Nobody in that Sun locker room sounded surprised about the team’s recent play—Jasmine Thomas pointed out she’d been predicting this was a playoff team “since our Media Day”, and Williams, a second-year guard with a veteran’s self-belief, wasn’t a bit surprised Miller called her number so often down the stretch. It worked, too—a pair of baskets stretched the Sun lead from 82-79 to 86-79. Then, after the Liberty tied it, Williams sank a baseline jumper, skied above all the taller Liberty players to grab a defensive rebound, glided up the court and fed Jasmine Thomas for a game-clinching three.
“Coach always told me he has confidence in me, my teammates have confidence in me, and I always have confidence in myself,” Williams said, her Georgia drawl proceeding at the pace she takes up and down the court. “I never get nervous.”
The collective result is akin to what Miller sees as an ideal offensive scenario, with plenty of options to take late shots, but no emphasis on one particular shotmaker to do so.
“What is common across the board is the number of people we’re putting in double figures,” Miller said. “We’re not playing through one or two people. Again, five people in double figures tonight. A sixth player, Alex [Bentley], came back with nine points. I like when you have five players hunting for shots.”

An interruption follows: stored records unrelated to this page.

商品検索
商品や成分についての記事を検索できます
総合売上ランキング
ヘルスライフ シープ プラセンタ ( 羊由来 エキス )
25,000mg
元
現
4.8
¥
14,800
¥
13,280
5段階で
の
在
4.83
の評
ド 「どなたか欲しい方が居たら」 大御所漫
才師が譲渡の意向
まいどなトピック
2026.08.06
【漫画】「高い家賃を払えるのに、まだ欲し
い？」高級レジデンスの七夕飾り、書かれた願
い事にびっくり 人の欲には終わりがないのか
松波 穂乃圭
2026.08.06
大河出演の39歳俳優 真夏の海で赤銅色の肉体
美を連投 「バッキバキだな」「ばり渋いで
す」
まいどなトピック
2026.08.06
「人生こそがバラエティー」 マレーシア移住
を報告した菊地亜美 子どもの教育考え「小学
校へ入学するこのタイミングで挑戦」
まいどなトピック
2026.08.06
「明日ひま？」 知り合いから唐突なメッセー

Is it 2018 already for Connecticut Sun?
The real question is what it all means for the Sun here in 2017, in year T-minus one of the Curt Miller rebuild. Miller pointed out the difficult stretch ahead, telegraphing the loss to the Wings, another young team achieving beyond what many expected.
“We’re in a tough stretch,” Miller said Friday night. “Tonight starts five of nine—now, four more in the next eight days. So we’re tired, we’re going to be stretched, and it can turn just as easy as we started winning.”

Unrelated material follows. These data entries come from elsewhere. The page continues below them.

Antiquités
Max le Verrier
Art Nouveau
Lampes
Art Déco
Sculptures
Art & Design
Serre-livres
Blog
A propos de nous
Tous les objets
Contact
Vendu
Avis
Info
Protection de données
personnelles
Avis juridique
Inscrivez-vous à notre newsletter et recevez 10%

Even with the loss, the Sun are 6-5, putting them squarely in the group of six teams, all of whom have between 5-7 wins and losses, and just 2.5 games back of Los Angeles for the coveted second seed in the playoffs, with the accompanying double bye. They get a chance to test themselves against those Sparks on Tuesday, then the Storm on Thursday, both in the friendly confines of Mohegan Sun Arena.
A couple of wins, and the evidence pointing to the Sun as not just a playoff team, but a championship contender, will only grow. Neither Jasmine Thomas nor Courtney Williams dismissed a championship in 2017 as an unrealistic goal.
So I asked Jones: are you ahead of schedule?
“I think so, but I think we have to take it one step at a time. I think first we have to get to the playoffs. I don’t think we should jump ahead of ourselves. This franchise hasn’t made the playoffs in a long time. Once we get there? Anything’s possible.”